_ACTION ITEM_
Which lines of the data below hold "squalane"? Copy each of them.

Collected data entries:

═══

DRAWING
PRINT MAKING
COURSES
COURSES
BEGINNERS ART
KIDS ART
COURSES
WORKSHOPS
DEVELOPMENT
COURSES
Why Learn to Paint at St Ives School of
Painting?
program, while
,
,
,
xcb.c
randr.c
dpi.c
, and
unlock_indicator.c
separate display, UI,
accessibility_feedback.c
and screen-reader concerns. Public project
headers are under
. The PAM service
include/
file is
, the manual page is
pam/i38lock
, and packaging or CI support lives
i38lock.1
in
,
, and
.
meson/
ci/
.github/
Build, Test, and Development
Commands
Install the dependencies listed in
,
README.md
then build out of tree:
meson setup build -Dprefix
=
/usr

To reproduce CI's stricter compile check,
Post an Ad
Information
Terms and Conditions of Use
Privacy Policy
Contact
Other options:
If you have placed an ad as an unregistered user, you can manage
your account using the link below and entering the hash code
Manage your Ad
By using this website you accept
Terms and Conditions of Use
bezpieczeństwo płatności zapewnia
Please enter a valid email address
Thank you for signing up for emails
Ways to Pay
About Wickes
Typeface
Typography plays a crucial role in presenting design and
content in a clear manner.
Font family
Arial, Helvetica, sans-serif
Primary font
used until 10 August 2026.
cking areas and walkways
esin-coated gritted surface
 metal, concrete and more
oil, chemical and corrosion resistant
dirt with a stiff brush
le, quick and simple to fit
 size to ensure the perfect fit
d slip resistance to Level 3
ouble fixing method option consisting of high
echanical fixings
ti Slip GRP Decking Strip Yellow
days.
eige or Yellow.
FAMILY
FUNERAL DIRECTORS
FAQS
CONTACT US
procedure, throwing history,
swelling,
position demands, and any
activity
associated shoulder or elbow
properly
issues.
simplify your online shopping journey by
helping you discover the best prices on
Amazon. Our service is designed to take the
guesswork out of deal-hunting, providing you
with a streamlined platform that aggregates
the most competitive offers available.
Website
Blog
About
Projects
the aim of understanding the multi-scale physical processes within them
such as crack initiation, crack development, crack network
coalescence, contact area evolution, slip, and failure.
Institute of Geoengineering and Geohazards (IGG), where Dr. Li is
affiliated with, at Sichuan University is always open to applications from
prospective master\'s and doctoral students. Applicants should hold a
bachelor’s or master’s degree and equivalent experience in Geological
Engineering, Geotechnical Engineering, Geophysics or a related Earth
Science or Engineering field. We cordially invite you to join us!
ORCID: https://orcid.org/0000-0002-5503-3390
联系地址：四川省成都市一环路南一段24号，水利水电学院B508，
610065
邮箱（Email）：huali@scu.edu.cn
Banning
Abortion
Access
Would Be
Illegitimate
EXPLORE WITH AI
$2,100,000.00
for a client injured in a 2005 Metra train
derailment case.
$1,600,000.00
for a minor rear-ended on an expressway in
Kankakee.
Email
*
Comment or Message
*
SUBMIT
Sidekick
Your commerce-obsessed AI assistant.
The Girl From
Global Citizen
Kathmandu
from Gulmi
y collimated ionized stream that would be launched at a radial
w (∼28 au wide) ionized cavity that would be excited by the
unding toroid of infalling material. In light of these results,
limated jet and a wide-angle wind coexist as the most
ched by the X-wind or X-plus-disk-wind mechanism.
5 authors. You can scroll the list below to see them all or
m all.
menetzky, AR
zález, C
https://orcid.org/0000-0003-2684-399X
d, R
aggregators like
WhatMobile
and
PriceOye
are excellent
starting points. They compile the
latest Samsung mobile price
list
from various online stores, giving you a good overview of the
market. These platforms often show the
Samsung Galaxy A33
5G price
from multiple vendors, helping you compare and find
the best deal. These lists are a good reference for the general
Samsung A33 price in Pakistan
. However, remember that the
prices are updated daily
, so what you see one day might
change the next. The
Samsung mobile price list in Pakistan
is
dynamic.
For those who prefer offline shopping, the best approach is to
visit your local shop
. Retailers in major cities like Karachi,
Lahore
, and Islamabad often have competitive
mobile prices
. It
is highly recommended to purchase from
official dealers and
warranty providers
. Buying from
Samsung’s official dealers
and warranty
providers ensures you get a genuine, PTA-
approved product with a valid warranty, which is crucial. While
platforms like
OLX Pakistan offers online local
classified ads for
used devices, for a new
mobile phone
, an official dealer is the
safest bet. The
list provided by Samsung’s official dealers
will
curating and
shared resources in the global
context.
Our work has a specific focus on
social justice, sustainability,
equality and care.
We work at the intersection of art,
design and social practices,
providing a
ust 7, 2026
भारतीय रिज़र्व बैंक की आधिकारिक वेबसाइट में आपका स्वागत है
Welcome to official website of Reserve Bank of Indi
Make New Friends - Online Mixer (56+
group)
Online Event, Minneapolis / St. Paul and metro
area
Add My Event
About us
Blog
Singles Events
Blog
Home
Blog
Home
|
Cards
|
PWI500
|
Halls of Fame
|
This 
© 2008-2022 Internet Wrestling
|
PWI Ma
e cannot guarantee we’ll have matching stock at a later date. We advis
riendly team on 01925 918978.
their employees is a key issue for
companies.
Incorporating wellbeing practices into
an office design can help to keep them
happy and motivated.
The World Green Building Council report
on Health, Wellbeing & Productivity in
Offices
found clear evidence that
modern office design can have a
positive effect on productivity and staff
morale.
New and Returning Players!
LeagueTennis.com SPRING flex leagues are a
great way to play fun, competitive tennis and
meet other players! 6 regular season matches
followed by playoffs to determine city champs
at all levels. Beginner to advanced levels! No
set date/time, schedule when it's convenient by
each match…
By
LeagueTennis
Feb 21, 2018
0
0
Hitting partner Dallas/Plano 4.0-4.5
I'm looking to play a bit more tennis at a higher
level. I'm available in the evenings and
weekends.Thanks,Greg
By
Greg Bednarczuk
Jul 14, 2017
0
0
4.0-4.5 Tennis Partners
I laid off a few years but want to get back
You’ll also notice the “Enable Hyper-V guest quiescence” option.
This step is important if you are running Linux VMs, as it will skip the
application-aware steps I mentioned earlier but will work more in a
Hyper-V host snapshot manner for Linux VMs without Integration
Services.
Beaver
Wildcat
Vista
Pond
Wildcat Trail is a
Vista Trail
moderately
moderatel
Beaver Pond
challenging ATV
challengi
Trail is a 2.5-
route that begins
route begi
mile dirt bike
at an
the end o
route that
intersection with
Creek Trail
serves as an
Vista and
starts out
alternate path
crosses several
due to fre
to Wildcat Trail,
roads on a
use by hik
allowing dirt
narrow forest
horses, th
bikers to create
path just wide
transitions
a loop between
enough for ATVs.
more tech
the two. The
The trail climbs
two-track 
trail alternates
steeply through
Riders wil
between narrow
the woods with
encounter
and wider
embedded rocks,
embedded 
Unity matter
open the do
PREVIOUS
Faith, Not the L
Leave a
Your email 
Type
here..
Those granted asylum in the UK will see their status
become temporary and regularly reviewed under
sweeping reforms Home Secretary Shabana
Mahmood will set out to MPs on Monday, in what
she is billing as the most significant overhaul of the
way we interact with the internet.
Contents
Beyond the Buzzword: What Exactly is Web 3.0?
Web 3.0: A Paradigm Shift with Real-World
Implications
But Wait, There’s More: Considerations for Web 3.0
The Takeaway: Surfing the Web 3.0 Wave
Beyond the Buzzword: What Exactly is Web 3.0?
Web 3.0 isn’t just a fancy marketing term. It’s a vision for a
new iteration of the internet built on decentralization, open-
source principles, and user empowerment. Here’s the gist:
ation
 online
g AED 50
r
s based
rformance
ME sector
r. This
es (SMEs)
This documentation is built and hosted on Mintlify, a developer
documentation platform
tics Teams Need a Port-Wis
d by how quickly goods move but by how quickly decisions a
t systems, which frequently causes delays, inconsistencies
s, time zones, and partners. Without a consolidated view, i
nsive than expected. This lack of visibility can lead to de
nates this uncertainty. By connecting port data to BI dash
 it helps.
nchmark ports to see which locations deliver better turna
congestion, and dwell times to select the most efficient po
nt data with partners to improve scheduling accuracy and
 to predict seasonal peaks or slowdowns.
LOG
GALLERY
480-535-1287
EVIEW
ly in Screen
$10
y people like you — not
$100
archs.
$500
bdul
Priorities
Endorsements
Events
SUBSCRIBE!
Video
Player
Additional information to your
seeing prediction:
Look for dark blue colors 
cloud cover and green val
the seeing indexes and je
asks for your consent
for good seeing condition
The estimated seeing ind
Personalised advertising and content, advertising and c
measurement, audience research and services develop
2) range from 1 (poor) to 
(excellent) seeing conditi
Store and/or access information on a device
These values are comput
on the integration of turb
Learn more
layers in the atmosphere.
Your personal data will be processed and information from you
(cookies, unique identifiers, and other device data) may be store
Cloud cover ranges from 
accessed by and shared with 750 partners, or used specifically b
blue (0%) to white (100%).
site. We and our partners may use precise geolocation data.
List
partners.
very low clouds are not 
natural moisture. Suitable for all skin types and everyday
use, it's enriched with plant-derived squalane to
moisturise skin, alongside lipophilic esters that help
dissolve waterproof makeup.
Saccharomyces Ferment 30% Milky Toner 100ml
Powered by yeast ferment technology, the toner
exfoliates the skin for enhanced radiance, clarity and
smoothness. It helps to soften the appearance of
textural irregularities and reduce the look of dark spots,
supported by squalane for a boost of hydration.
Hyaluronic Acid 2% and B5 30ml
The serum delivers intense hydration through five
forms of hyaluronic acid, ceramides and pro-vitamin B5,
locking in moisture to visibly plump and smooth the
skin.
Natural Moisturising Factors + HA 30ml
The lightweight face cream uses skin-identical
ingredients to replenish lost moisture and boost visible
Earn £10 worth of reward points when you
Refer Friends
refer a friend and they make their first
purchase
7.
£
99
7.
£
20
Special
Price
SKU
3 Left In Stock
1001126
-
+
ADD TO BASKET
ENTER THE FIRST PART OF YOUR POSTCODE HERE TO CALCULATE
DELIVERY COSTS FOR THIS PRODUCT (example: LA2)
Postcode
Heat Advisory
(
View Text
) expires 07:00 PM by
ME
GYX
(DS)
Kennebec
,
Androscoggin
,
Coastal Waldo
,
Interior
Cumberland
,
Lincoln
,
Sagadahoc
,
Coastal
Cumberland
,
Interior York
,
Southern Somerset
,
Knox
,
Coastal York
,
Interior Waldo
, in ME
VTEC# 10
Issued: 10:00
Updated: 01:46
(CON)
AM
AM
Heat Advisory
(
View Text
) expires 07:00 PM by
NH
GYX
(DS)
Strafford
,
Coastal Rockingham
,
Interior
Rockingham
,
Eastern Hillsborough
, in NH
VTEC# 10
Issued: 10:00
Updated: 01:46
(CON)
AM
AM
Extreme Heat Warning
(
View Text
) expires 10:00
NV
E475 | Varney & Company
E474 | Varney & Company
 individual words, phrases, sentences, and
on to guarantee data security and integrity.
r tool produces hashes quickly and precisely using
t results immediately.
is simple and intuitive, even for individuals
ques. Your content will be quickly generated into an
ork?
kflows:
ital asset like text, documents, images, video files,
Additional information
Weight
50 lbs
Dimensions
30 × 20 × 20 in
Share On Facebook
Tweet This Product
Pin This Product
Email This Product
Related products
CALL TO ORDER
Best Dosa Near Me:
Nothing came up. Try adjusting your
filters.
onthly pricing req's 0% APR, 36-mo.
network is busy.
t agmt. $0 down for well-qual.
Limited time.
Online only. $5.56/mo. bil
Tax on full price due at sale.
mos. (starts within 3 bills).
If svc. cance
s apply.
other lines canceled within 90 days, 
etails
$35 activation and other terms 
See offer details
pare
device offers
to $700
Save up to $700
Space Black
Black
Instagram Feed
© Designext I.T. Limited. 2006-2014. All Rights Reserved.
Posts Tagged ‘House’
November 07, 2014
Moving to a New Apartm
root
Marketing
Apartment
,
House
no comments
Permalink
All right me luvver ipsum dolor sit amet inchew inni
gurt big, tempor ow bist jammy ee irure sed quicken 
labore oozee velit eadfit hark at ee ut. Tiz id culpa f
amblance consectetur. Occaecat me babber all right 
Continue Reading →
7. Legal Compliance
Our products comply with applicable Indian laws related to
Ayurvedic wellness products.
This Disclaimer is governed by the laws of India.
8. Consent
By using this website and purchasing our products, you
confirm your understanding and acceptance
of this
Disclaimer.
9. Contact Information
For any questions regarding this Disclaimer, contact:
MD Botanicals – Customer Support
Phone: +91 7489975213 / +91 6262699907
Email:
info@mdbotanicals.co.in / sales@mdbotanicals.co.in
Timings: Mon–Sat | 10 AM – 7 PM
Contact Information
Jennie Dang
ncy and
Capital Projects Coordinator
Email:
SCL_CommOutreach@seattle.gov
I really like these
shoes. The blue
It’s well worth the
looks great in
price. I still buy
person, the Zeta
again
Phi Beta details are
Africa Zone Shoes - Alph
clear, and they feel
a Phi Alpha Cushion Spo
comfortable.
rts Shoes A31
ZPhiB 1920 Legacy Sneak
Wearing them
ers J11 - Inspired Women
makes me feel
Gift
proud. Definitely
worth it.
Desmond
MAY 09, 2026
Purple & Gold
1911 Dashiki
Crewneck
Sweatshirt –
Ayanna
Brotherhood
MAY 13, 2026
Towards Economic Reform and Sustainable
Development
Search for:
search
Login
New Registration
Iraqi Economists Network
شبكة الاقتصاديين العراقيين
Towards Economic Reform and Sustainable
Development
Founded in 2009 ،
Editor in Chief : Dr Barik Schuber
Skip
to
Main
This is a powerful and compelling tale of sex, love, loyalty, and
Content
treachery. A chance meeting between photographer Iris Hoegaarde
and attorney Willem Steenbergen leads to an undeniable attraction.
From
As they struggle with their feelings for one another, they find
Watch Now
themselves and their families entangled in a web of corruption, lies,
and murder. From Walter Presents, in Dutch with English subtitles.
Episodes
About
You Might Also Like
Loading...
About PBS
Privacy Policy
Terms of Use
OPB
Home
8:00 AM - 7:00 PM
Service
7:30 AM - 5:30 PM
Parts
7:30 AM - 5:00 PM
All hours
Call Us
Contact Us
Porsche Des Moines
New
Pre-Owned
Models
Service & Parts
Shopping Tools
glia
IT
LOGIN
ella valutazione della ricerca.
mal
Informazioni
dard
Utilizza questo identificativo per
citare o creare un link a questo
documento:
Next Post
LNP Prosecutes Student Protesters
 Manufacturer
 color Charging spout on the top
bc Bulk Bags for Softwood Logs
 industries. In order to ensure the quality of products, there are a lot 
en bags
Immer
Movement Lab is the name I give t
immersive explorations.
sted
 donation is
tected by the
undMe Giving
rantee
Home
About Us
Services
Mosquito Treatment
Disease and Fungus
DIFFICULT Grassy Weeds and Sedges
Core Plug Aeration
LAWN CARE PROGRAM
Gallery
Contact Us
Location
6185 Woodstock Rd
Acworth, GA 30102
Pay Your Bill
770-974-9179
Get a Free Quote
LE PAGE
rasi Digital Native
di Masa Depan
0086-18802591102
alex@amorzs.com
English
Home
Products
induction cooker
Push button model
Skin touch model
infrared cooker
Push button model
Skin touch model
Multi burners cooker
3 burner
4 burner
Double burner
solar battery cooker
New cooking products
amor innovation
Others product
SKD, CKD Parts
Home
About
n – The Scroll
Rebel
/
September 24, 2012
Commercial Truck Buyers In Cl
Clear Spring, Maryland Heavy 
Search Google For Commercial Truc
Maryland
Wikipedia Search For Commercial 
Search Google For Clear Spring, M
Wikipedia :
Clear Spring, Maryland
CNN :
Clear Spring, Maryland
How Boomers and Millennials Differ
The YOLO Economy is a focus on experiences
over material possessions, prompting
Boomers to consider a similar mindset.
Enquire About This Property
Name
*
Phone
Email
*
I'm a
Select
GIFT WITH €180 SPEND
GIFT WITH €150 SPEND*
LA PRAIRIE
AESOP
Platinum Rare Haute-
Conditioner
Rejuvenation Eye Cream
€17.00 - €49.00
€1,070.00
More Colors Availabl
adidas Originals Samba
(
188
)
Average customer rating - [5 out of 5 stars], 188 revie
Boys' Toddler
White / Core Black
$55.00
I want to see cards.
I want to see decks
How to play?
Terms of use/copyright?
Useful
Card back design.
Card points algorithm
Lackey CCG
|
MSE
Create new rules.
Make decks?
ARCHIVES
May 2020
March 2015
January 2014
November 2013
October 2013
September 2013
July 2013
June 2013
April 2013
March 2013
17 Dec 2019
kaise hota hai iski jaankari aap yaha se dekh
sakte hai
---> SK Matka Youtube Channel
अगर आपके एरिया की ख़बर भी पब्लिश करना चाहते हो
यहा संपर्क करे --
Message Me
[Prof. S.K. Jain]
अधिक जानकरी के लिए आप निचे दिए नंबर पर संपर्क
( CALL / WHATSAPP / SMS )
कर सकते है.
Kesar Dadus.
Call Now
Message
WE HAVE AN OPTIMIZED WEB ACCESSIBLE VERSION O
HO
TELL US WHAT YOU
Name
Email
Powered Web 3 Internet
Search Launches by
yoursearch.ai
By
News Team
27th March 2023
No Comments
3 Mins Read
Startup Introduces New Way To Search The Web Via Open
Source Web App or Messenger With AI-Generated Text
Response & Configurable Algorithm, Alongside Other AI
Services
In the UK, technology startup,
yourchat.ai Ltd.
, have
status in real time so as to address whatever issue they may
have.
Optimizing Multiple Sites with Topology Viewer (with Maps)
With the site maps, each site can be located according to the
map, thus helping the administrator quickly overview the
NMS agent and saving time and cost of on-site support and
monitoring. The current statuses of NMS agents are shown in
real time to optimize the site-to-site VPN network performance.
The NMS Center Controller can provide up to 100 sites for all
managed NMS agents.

═══

_RESPONSE BELOW_
use, it's enriched with plant-derived squalane to
supported by squalane for a boost of hydration.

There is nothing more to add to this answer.